Ulmer Polizeiapfel eine Dienstverpflegung?

18. Februar 2017 at 17:34

Ulmer Polizeiapfel eine Dienstverpflegung?Charly hat uns dieses Bild vom Ulmer Polizeiapfel mitgebracht. Allerdings handelt es sich hierbei weniger um die regelmäßige Dienstverpflegung der Ulmer Kollegen.

Nach einer Recherche lernen wir, dass es sich um einen mittelgroßen, goldgelben und weinsäuerlichen Apfel handelt, der anspruchslos im Wuchs ist. Frosthärte und eine lange Lagerfähigkeit sind ebenfalls Eigenschaften dieser Apfelsorte.

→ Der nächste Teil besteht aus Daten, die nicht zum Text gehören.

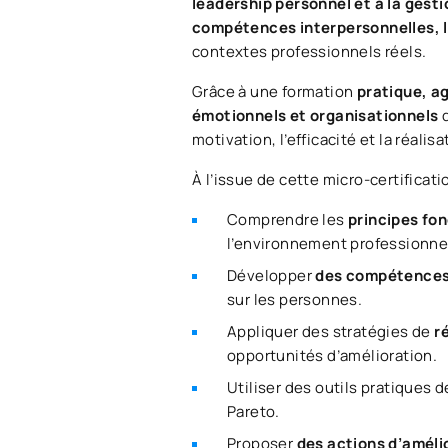
leadership personnel et à la gest
compétences interpersonnelles, le
contextes professionnels réels.
Grâce à une formation
pratique, ag
émotionnels et organisationnels
motivation, l’efficacité et la réalis
À l’issue de cette micro-certificati
Comprendre les
principes fo
l’environnement professionne
Développer
des compétences 
sur les personnes.
Appliquer des stratégies de
r
opportunités d’amélioration.
Utiliser des outils pratiques 
Pareto.
Proposer
des actions d’amél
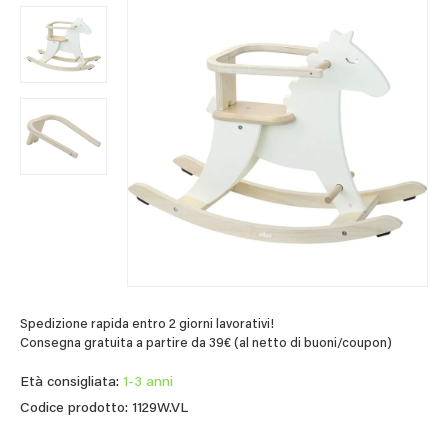
Spedizione rapida entro 2 giorni lavorativi!
Consegna gratuita a partire da 39€ (al netto di buoni/coupon)
Età consigliata:
1-3 anni
Codice prodotto: 1129W.VL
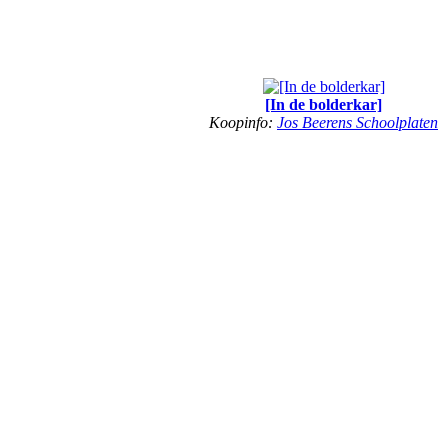
[In de bolderkar]
Koopinfo:
Jos Beerens Schoolplaten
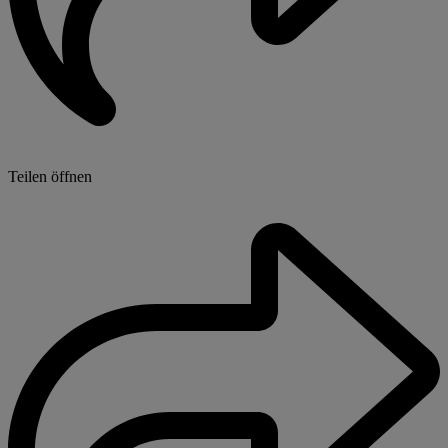
Teilen öffnen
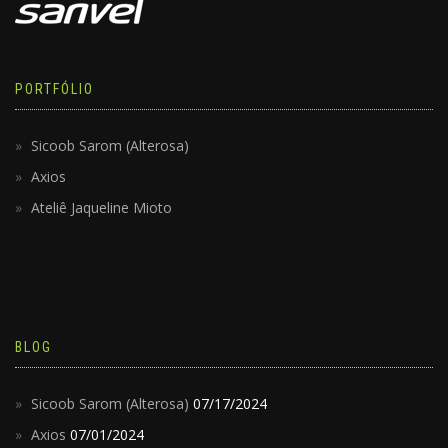
PORTFÓLIO
Sicoob Sarom (Alterosa)
Axios
Ateliê Jaqueline Mioto
BLOG
Sicoob Sarom (Alterosa)
07/17/2024
Axios
07/01/2024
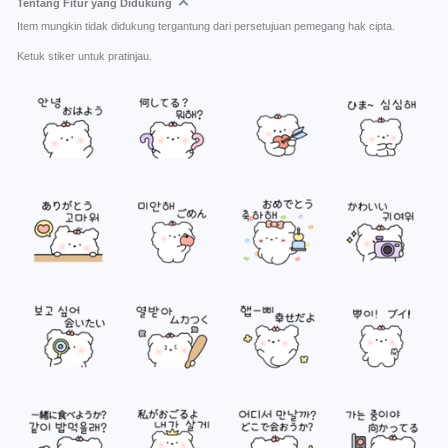
Tentang Fitur yang Didukung
Item mungkin tidak didukung tergantung dari persetujuan pemegang hak cipta.
Ketuk stiker untuk pratinjau.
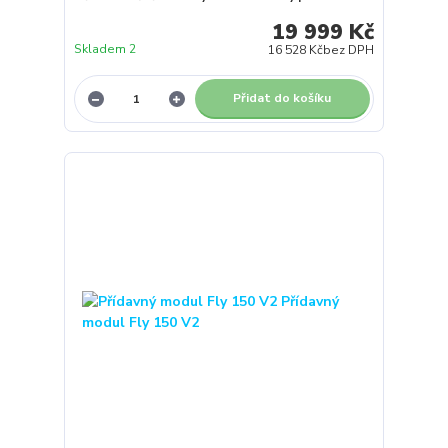
19 999 Kč
Skladem 2
16 528 Kč
bez DPH
Přidat do košíku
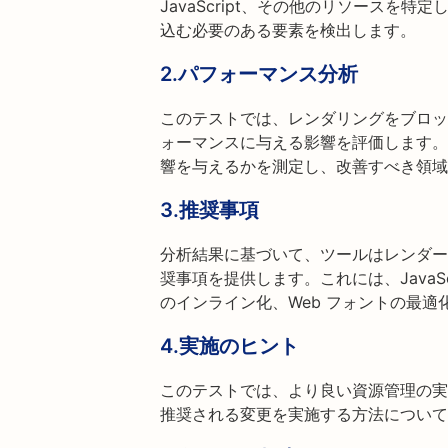
JavaScript、その他のリソースを
込む必要のある要素を検出します。
2.パフォーマンス分析
このテストでは、レンダリングをブロッ
ォーマンスに与える影響を評価します。
響を与えるかを測定し、改善すべき領域
3.推奨事項
分析結果に基づいて、ツールはレンダー
奨事項を提供します。これには、JavaSc
のインライン化、Web フォントの最
4.実施のヒント
このテストでは、より良い資源管理の実
推奨される変更を実施する方法について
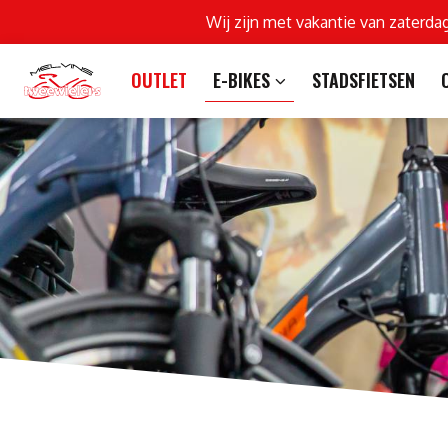
Wij zijn met vakantie van zaterda
OUTLET
E-BIKES
STADSFIETSEN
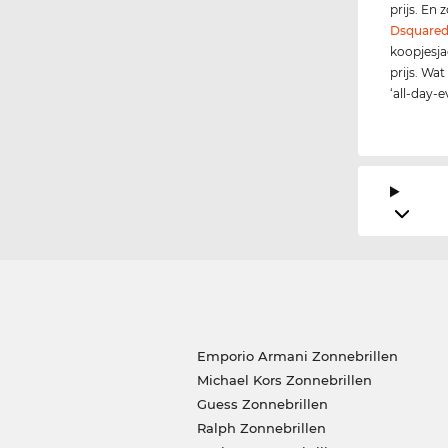
prijs. En
Dsquare
koopjesja
prijs. Wat
‘all-day-
Emporio Armani Zonnebrillen
Michael Kors Zonnebrillen
Guess Zonnebrillen
Ralph Zonnebrillen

Doch wie kam der Apfel zu seinem Namen?

Der Ulmer Bürgersohn Otto Sutterer war im Ersten Weltkrieg in Moldawien, damals Rumänien, vermutlich in einer Versorgungseinheit eingesetzt. Dort lernte er, wie es heißt, eine Apfelsorte kennen, die ihm sehr gefiel und die er im Heimaturlaub mit nach Deutschland bzw. Südbaden brachte. Sein Nachbar, Bauer Anton Metz, veredelte die Sorte und sie schien in der Umgebung gut anzukommen.

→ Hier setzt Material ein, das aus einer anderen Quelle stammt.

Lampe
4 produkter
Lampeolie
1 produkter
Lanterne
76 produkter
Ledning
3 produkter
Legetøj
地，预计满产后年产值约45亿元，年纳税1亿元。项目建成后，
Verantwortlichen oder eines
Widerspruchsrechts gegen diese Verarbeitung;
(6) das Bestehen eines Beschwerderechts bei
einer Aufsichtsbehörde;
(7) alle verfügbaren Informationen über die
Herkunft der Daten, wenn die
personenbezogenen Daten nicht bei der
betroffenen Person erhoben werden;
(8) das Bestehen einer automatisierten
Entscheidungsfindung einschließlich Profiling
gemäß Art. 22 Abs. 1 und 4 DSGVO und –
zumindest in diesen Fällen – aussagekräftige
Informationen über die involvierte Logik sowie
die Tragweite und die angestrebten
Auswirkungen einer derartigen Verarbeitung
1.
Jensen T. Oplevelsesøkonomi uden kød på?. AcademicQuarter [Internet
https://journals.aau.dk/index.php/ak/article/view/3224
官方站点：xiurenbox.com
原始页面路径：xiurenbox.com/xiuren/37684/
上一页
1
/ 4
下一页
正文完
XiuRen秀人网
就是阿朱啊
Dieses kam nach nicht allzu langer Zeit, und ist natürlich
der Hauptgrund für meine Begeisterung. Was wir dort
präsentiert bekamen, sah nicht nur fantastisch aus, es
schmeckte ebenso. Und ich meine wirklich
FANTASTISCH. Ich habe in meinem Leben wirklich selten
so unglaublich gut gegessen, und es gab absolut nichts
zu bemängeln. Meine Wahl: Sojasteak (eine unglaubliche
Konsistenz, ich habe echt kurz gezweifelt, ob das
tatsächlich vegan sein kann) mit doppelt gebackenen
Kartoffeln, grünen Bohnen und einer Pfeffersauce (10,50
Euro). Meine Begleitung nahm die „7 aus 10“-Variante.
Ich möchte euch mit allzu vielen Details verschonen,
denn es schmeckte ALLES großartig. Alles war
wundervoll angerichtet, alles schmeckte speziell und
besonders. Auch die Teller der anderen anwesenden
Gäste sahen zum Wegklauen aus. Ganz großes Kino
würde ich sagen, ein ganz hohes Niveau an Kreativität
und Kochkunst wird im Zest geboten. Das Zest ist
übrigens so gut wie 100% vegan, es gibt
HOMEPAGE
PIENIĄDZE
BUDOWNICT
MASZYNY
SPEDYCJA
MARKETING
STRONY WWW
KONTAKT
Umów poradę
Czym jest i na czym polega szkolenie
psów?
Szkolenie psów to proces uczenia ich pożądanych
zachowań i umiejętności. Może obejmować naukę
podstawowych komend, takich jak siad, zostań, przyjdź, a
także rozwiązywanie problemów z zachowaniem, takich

Nach dem Krieg war Sutterer in Ulm Ortspolizist und es wird vermutet, dass sich der Name dieser Apfelsorte auf Grund seiner polizeilichen Tätigkeit in Ulm langsam einbürgerte, so dass bereits in den 1930ern auf Ausstellungen offiziell vom “Ulmer Polizeiapfel” die Rede war.